Nous avons eu un bon deuxième trimestre, où notre croissance s’est poursuivie. Notre pack Tuttimus se vend bien et notre offre Epic destinée aux Millennials a du succès. Mais notre marché est bien entendu très concurrentiel. Si un quatrième joueur mobile devait investir le marché (le ministre des Télécommunications Alexander De Croo a suggéré cette idée il y a quelques mois, NDLR), cela pourrait entraîner de nombreux bouleversements. L’expérience à l’étranger – j’en ai moi-même été témoin en France – montre que cela nuit notamment à la qualité des réseaux.

Comment envisagez-vous l’avenir ? Il semble difficile d’offrir encore plus que le « quadruple play »... 

Dans certains pays, les opérateurs télécoms offrent aussi des services bancaires ou d’assurance, mais cela ne me semble pas être une option pour nous. Nous voulons rester proches de notre cœur de métier. Sur le marché professionnel, nous pourrions envisager d’offrir des services marketing sur Internet. En ce qui concerne le grand public, nous réfléchissons, comme vous le savez, à un Netflix local. Proximus permet aux gens de se détendre, et nous pourrions encore faire plus dans ce domaine. 

Avez-vous eu quand même le temps de lire certains ouvrages marketing cet été ?

J’ai décidé de me déconnecter totalement du métier. Par contre, je peux vous recommander un bon roman : Body & Soul de Frank Conroy. C’est l’histoire d’un garçon qui, dans les années 1940, sort d’une mauvaise passe grâce à la musique. Le récit se déroule à New York, et comme j’ai vécu moi-même dans cette ville et que j’ai aussi fait des études de piano, mon opinion n’est peut-être pas tout à fait objective...

Vous n’avez pas non plus découvert de vidéos ou de blogs intéressants sur le marketing ? 

Pas directement, mais j’ai récemment vu une vidéo sur YouTube dans laquelle David Bowie parlait de nouvelles formes de story-telling.
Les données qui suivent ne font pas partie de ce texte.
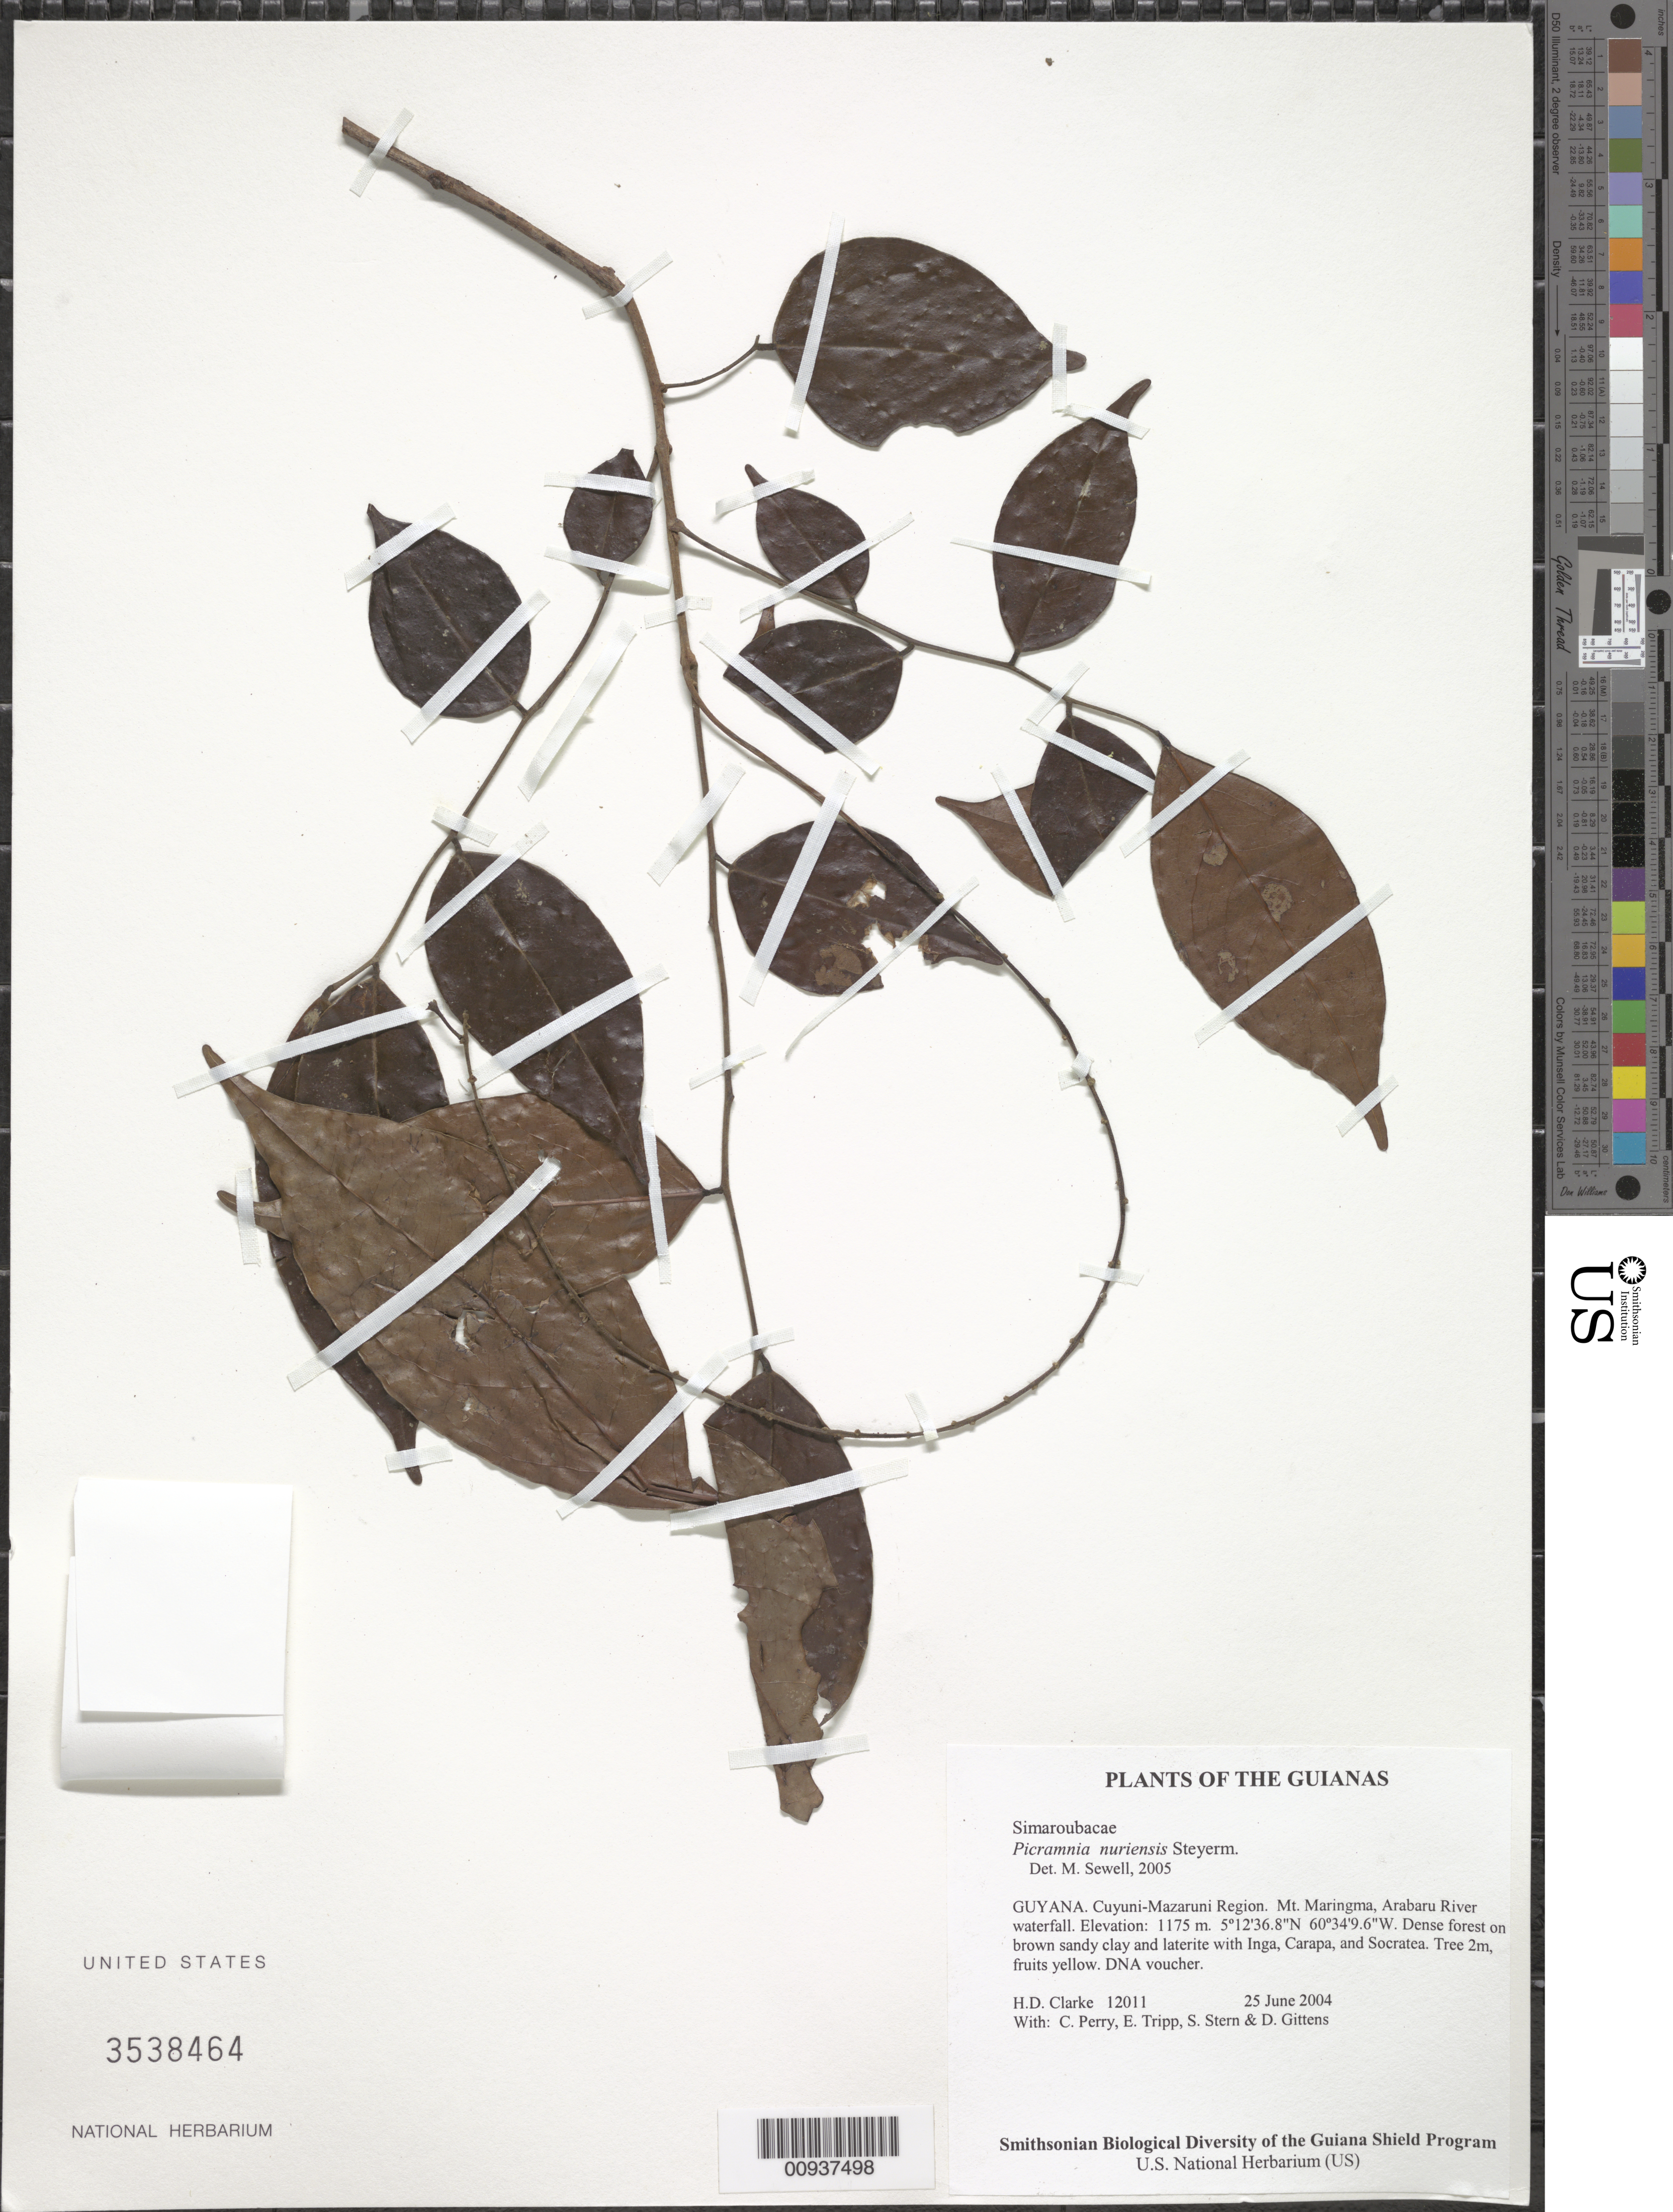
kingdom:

Tous les professionnels des télécoms devraient regarder cette vidéo !

J’ai aussi été enthousiasmé par le programme « Who is America? » de Sacha Baron Cohen, surtout à la lumière des évolutions actuelles de la politique mondiale. J’en ai retenu qu’il ne faut jamais lésiner sur l’éducation des enfants...

En ce qui concerne l’avenir proche, quels sont les événements que vous attendez avec impatience cet automne ?

Je serai très heureux de participer à The Shift, un événement organisé par In The Pocket. Pour le reste, je suis triste de n’avoir pas pu être présent à Trans-Mutation, une université d’été très intéressante dont le thème central était l’intelligence artificielle l’année dernière.